Ecklund claims that Roe v. Wade struck down the provision in Texas law which Cain referenced in his letter, and that Cain is “making statements that are legally indefensible and factually false.” She demanded that Cain retract his statements or else her clients would be forced to “explore all legal options.”
However, Cain responded to Ecklund by refuting her claim, stating, “When a court declares a law unconstitutional, the law remains in place unless and until the body that enacted it repeals it.”

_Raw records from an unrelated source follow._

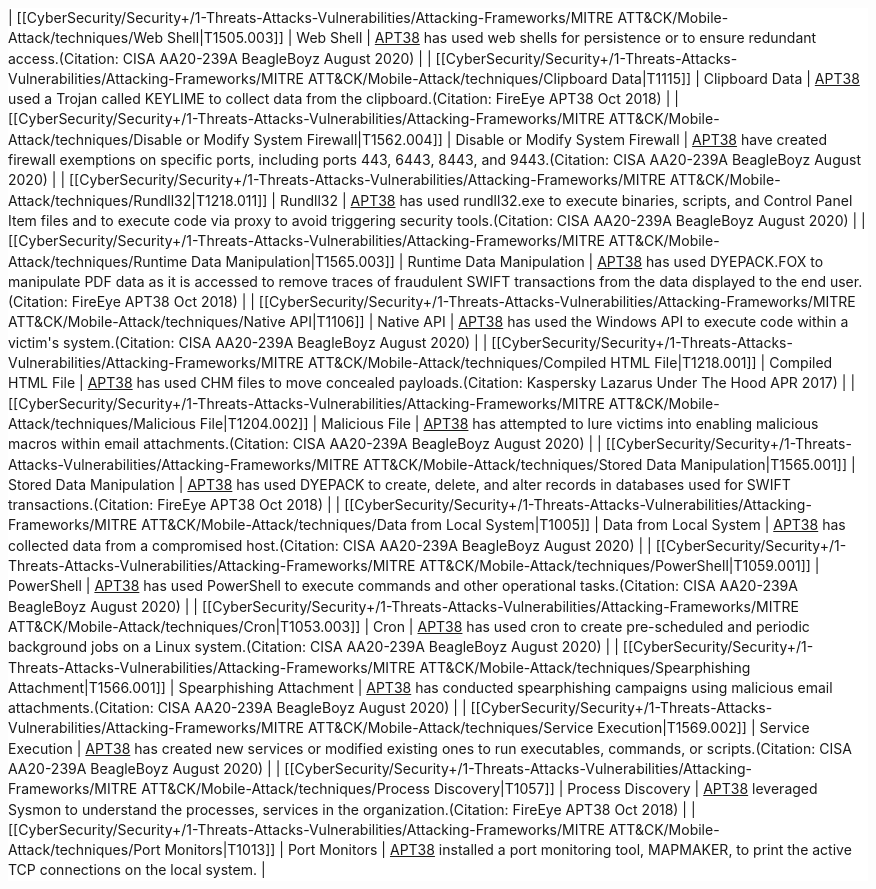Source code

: | [[CyberSecurity/Security+/1-Threats-Attacks-Vulnerabilities/Attacking-Frameworks/MITRE ATT&CK/Mobile-Attack/techniques/Web Shell\|T1505.003]] | Web Shell | [APT38](https://attack.mitre.org/groups/G0082) has used web shells for persistence or to ensure redundant access.(Citation: CISA AA20-239A BeagleBoyz August 2020) |
| [[CyberSecurity/Security+/1-Threats-Attacks-Vulnerabilities/Attacking-Frameworks/MITRE ATT&CK/Mobile-Attack/techniques/Clipboard Data\|T1115]] | Clipboard Data | [APT38](https://attack.mitre.org/groups/G0082) used a Trojan called KEYLIME to collect data from the clipboard.(Citation: FireEye APT38 Oct 2018) |
| [[CyberSecurity/Security+/1-Threats-Attacks-Vulnerabilities/Attacking-Frameworks/MITRE ATT&CK/Mobile-Attack/techniques/Disable or Modify System Firewall\|T1562.004]] | Disable or Modify System Firewall | [APT38](https://attack.mitre.org/groups/G0082) have created firewall exemptions on specific ports, including ports 443, 6443, 8443, and 9443.(Citation: CISA AA20-239A BeagleBoyz August 2020) |
| [[CyberSecurity/Security+/1-Threats-Attacks-Vulnerabilities/Attacking-Frameworks/MITRE ATT&CK/Mobile-Attack/techniques/Rundll32\|T1218.011]] | Rundll32 | [APT38](https://attack.mitre.org/groups/G0082) has used rundll32.exe to execute binaries, scripts, and Control Panel Item files and to execute code via proxy to avoid triggering security tools.(Citation: CISA AA20-239A BeagleBoyz August 2020) |
| [[CyberSecurity/Security+/1-Threats-Attacks-Vulnerabilities/Attacking-Frameworks/MITRE ATT&CK/Mobile-Attack/techniques/Runtime Data Manipulation\|T1565.003]] | Runtime Data Manipulation | [APT38](https://attack.mitre.org/groups/G0082) has used DYEPACK.FOX to manipulate PDF data as it is accessed to remove traces of fraudulent SWIFT transactions from the data displayed to the end user.(Citation: FireEye APT38 Oct 2018) |
| [[CyberSecurity/Security+/1-Threats-Attacks-Vulnerabilities/Attacking-Frameworks/MITRE ATT&CK/Mobile-Attack/techniques/Native API\|T1106]] | Native API | [APT38](https://attack.mitre.org/groups/G0082) has used the Windows API to execute code within a victim's system.(Citation: CISA AA20-239A BeagleBoyz August 2020)  |
| [[CyberSecurity/Security+/1-Threats-Attacks-Vulnerabilities/Attacking-Frameworks/MITRE ATT&CK/Mobile-Attack/techniques/Compiled HTML File\|T1218.001]] | Compiled HTML File | [APT38](https://attack.mitre.org/groups/G0082) has used CHM files to move concealed payloads.(Citation: Kaspersky Lazarus Under The Hood APR 2017) |
| [[CyberSecurity/Security+/1-Threats-Attacks-Vulnerabilities/Attacking-Frameworks/MITRE ATT&CK/Mobile-Attack/techniques/Malicious File\|T1204.002]] | Malicious File | [APT38](https://attack.mitre.org/groups/G0082)  has attempted to lure victims into enabling malicious macros within email attachments.(Citation: CISA AA20-239A BeagleBoyz August 2020) |
| [[CyberSecurity/Security+/1-Threats-Attacks-Vulnerabilities/Attacking-Frameworks/MITRE ATT&CK/Mobile-Attack/techniques/Stored Data Manipulation\|T1565.001]] | Stored Data Manipulation | [APT38](https://attack.mitre.org/groups/G0082) has used DYEPACK to create, delete, and alter records in databases used for SWIFT transactions.(Citation: FireEye APT38 Oct 2018) |
| [[CyberSecurity/Security+/1-Threats-Attacks-Vulnerabilities/Attacking-Frameworks/MITRE ATT&CK/Mobile-Attack/techniques/Data from Local System\|T1005]] | Data from Local System | [APT38](https://attack.mitre.org/groups/G0082) has collected data from a compromised host.(Citation: CISA AA20-239A BeagleBoyz August 2020) |
| [[CyberSecurity/Security+/1-Threats-Attacks-Vulnerabilities/Attacking-Frameworks/MITRE ATT&CK/Mobile-Attack/techniques/PowerShell\|T1059.001]] | PowerShell | [APT38](https://attack.mitre.org/groups/G0082) has used PowerShell to execute commands and other operational tasks.(Citation: CISA AA20-239A BeagleBoyz August 2020) |
| [[CyberSecurity/Security+/1-Threats-Attacks-Vulnerabilities/Attacking-Frameworks/MITRE ATT&CK/Mobile-Attack/techniques/Cron\|T1053.003]] | Cron | [APT38](https://attack.mitre.org/groups/G0082) has used cron to create pre-scheduled and periodic background jobs on a Linux system.(Citation: CISA AA20-239A BeagleBoyz August 2020) |
| [[CyberSecurity/Security+/1-Threats-Attacks-Vulnerabilities/Attacking-Frameworks/MITRE ATT&CK/Mobile-Attack/techniques/Spearphishing Attachment\|T1566.001]] | Spearphishing Attachment | [APT38](https://attack.mitre.org/groups/G0082) has conducted spearphishing campaigns using malicious email attachments.(Citation: CISA AA20-239A BeagleBoyz August 2020) |
| [[CyberSecurity/Security+/1-Threats-Attacks-Vulnerabilities/Attacking-Frameworks/MITRE ATT&CK/Mobile-Attack/techniques/Service Execution\|T1569.002]] | Service Execution | [APT38](https://attack.mitre.org/groups/G0082) has created new services or modified existing ones to run executables, commands, or scripts.(Citation: CISA AA20-239A BeagleBoyz August 2020) |
| [[CyberSecurity/Security+/1-Threats-Attacks-Vulnerabilities/Attacking-Frameworks/MITRE ATT&CK/Mobile-Attack/techniques/Process Discovery\|T1057]] | Process Discovery | [APT38](https://attack.mitre.org/groups/G0082) leveraged Sysmon to understand the processes, services in the organization.(Citation: FireEye APT38 Oct 2018) |
| [[CyberSecurity/Security+/1-Threats-Attacks-Vulnerabilities/Attacking-Frameworks/MITRE ATT&CK/Mobile-Attack/techniques/Port Monitors\|T1013]] | Port Monitors | [APT38](https://attack.mitre.org/groups/G0082) installed a port monitoring tool, MAPMAKER, to print the active TCP connections on the local system. |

According to Cain, since the Texas Legislature never repealed its laws banning abortion and other actions aiding and abetting abortion, “the severability provisions of Texas law allow the state’s pre-Roe abortion statutes to be enforced in situations that do not violate the constitutional rights of abortion patients.” Although the court in Roe v. Wade enjoined the enforcement of Texas’ abortion laws against women seeking abortions, it did not wipe the law from the books and did not opine on portions of the law prohibiting third parties from paying for another person’s abortion.
Cain said he welcomes the legal challenge of these pre-Roe provisions and the chance to have “the judiciary set [Ecklund] straight.”
Meanwhile, the U.S. Supreme Court is expected to issue an opinion in Dobbs v. Jackson in June that could overturn Roe v. Wade. The case involves a Mississippi law prohibiting abortion after 15 weeks.
Thus far, opponents of the Texas Heartbeat Act have failed in their legal challenges against the law due to its unique enforcement mechanism.
Activist district attorneys throughout the state have refused to act on prosecuting child mutilation experiments and, due to a recent court ruling, could also refuse to prosecute voter fraud. Cain promised to address this in the next legislative session, suggesting that outside DAs be allowed to levy charges.